Below is a block of records; return all of them exactly, but without the images.

++++++++++

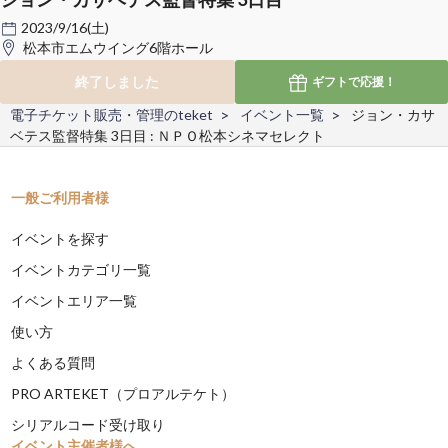
2023/9/16(土)
松本市エムウイング6階ホール
終了しました
ギフトで
応援！
電子チケット販売・管理のteket
イベント一覧
ジョン・カサ
ベテス監督特集 3日目 : ＮＰＯ松本シネマセレクト
一般ご利用者様
イベントを探す
イベントカテゴリ一覧
イベントエリア一覧
使い方
よくある質問
PRO ARTEKET（プロアルテケト）
シリアルコード受け取り
イベント主催者様へ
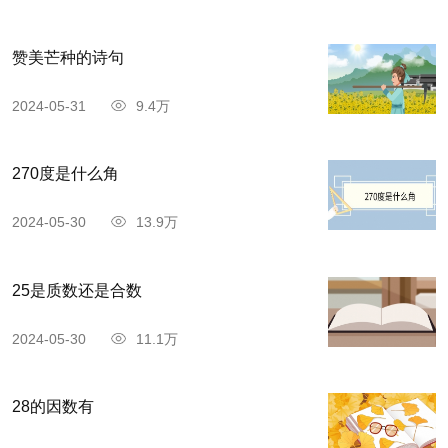
赞美芒种的诗句
2024-05-31
9.4万
270度是什么角
2024-05-30
13.9万
25是质数还是合数
2024-05-30
11.1万
28的因数有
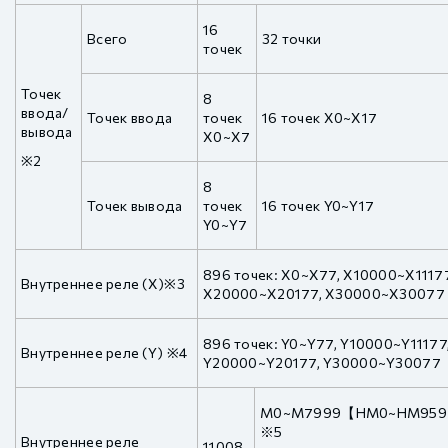
16
Всего
32 точки
точек
Точек
8
ввода/
Точек ввода
точек
16 точек X0~X17
вывода
X0~X7
※2
8
Точек вывода
точек
16 точек Y0~Y17
Y0~Y7
896 точек: X0~X77, X10000~X11177
Внутреннее реле (X)※3
X20000~X20177, X30000~X30077
896 точек: Y0~Y77, Y10000~Y11177
Внутреннее реле (Y) ※4
Y20000~Y20177, Y30000~Y30077
M0~M7999【HM0~HM95
※5
Внутреннее реле
11008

++++++++++

### Response box
2023/9/16(土)
松本市エムウイング6階ホール
終了しました
ギフトで
応援！
電子チケット販売・管理のteket
イベント一覧
ジョン・カサ
ベテス監督特集 3日目 : ＮＰＯ松本シネマセレクト
一般ご利用者様
イベントを探す
イベントカテゴリ一覧
イベントエリア一覧
使い方
よくある質問
PRO ARTEKET（プロアルテケト）
シリアルコード受け取り
イベント主催者様へ
赞美芒种的诗句
2024-05-31
9.4万
270度是什么角
2024-05-30
13.9万
25是质数还是合数
2024-05-30
11.1万
28的因数有
16
Всего
32 точки
точек
Точек
8
ввода/
Точек ввода
точек
16 точек X0~X17
вывода
X0~X7
※2
8
Точек вывода
точек
16 точек Y0~Y17
Y0~Y7
896 точек: X0~X77, X10000~X11177
Внутреннее реле (X)※3
X20000~X20177, X30000~X30077
896 точек: Y0~Y77, Y10000~Y11177
Внутреннее реле (Y) ※4
Y20000~Y20177, Y30000~Y30077
M0~M7999【HM0~HM95
※5
Внутреннее реле
11008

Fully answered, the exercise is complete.